3.  The NNIN education office at Georgia Tech is considering the purchase of a table-top scanning electron microscope.  As part of the selection process, Nancy Healy has looked at several potential models and recently showed me some amazing pictures of butterfly wings and magnesium crystalline material.  I was awed by nature’s beauty which lies so close yet is hidden and impossible to see until revealed by electron beam technology.  If your reaction to these images is the same as mine, then you will want to purchase a new coffee-table book, No Small Matter: Science on the Nanoscale, by Felice Fankel and George Whitesides, which was recently reviewed in C&ENews.  My birthday is still many months away, but this book is on my wish list.

Tuesday, March 2, 2010

What a Show

Last Thursday night the Nanotechnology Research Center put on quite a production.  More than 20 Georgia Tech (NRC and EII) individuals, along with another 10 from some local NRC user companies, collaborated to host a Field Trip for the Technology Association of Georgia (TAG) at the Marcus Nanotechnology Building.  After a welcome by TAG President Tino Mantella and an introduction by NRC Director Dr.

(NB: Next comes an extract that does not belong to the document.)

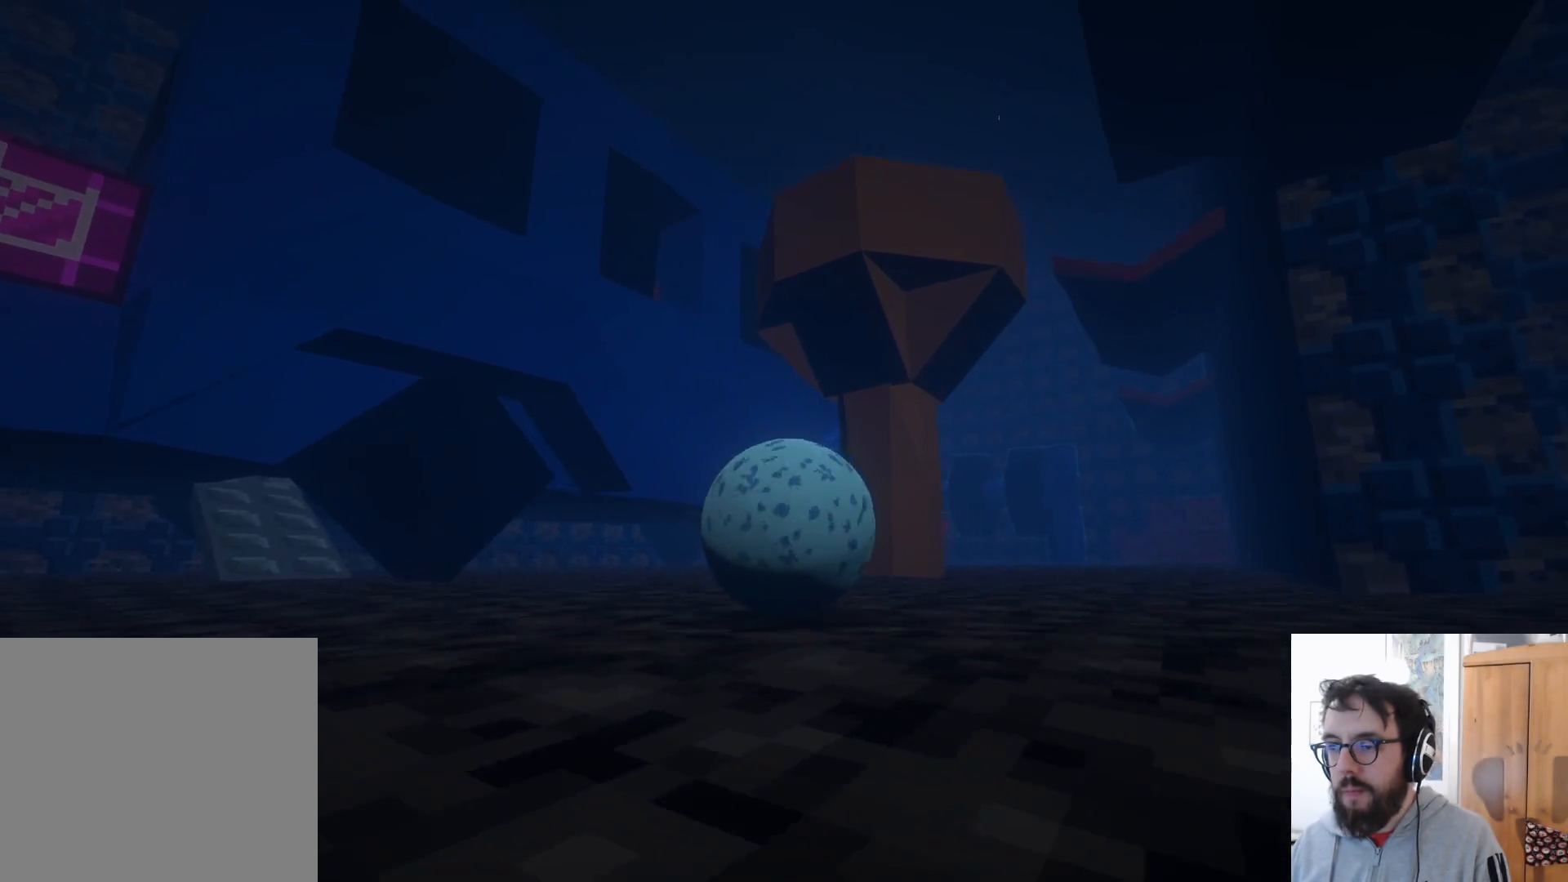
{"dt_ms": 500, "buttons": [], "left_stick": "up-left", "right_stick": "left", "events": [[100, "left_stick", "up"], [467, "left_stick", "up-left"]]}
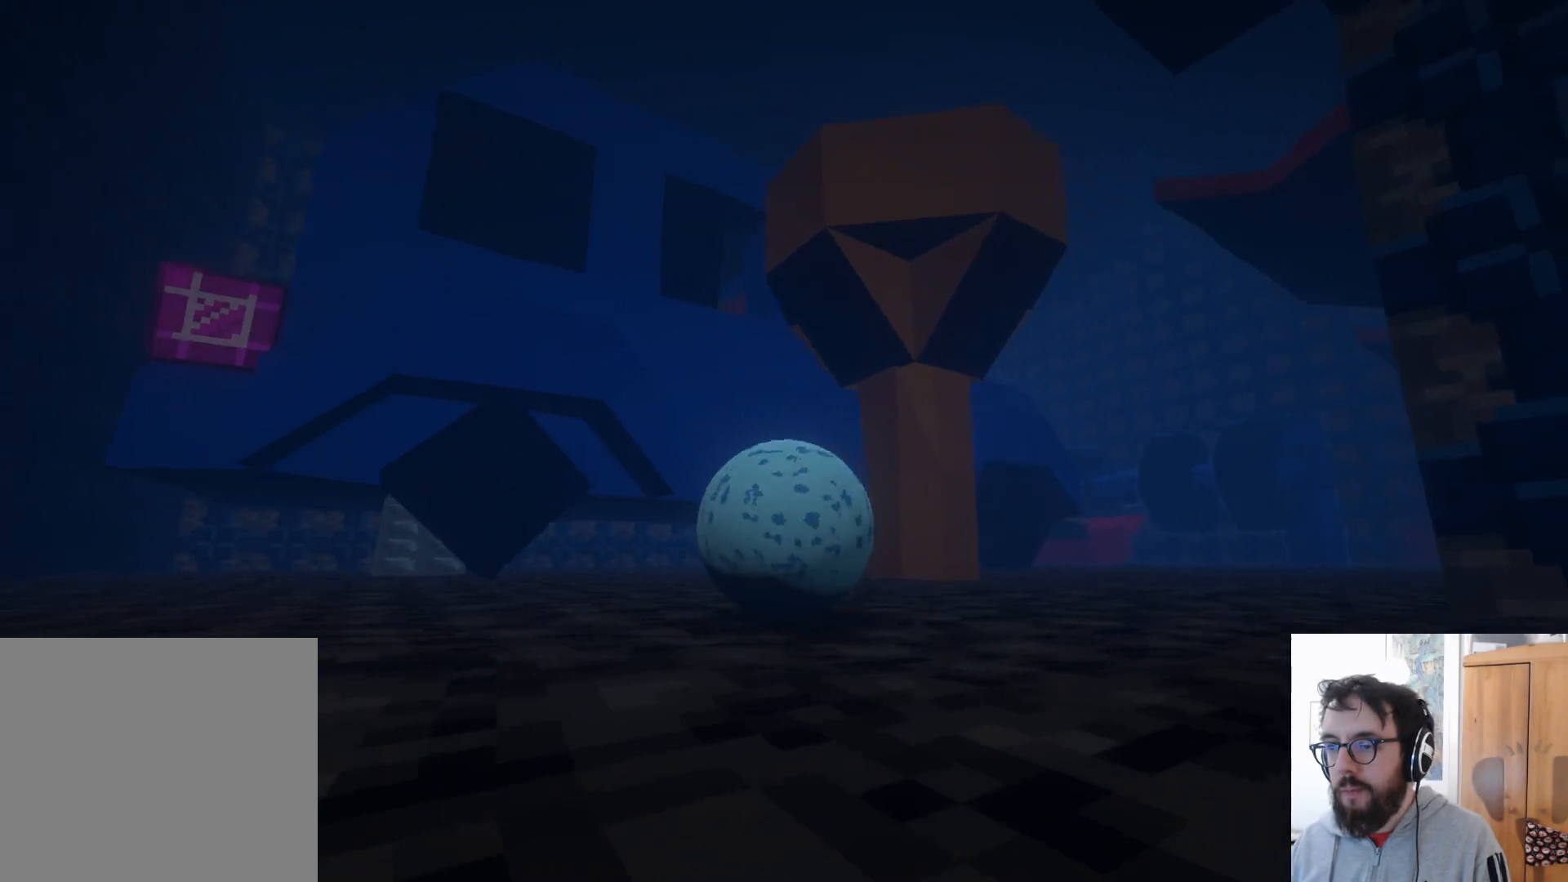
{"dt_ms": 1000, "buttons": [], "left_stick": "up", "right_stick": "right", "events": [[150, "left_stick", "up"], [300, "left_stick", "up-right"], [517, "left_stick", "up"], [667, "right_stick", "center"], [900, "right_stick", "right"]]}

Jim Meindl, the nearly 80 guests had opportunities to explore five areas of nanotechnology, from research to commercialization.

A behind-the-scenes tour of the Marcus building showed the attendees what is so unique about the cleanroom and its supporting infrastructure, and how this is important for conducting research at the nanoscale.  Since the visitors could not go into the cleanroom, a live audio/video link was used to conduct a demonstration of photolithographic pattern transfer, one of the key steps in fabrication.  We were able to demonstrate some advanced imaging tools, atomic force microscopy and scanning electron microscopy (thanks to Hitachi), which allow researchers to study and measure samples with nanometer resolution.  Attendees also had an opportunity to participate in some hands-on activities used in nano-education and outreach and to examine nano-enabled commercial products.  In addition, exhibitors from Axion Biosystems, NanoGrip Technologies, Claro Chemical, nGimat, and OpenCell were on hand to explain their technologies and showcase their prototypes or products to the assembled technology professionals.

Five groups of attendees rotated among the stations with clock-work precision, aided by able tour guides.  Even though some of the lighting went out early on in the evening, the enthusiasm of both guests and hosts was not dimmed.  As the formal program came to an end, the house lights came on just in time for a reception and additional networking.  Everyone, hosts and guests alike, departed feeling enlightened and pleased with the performance.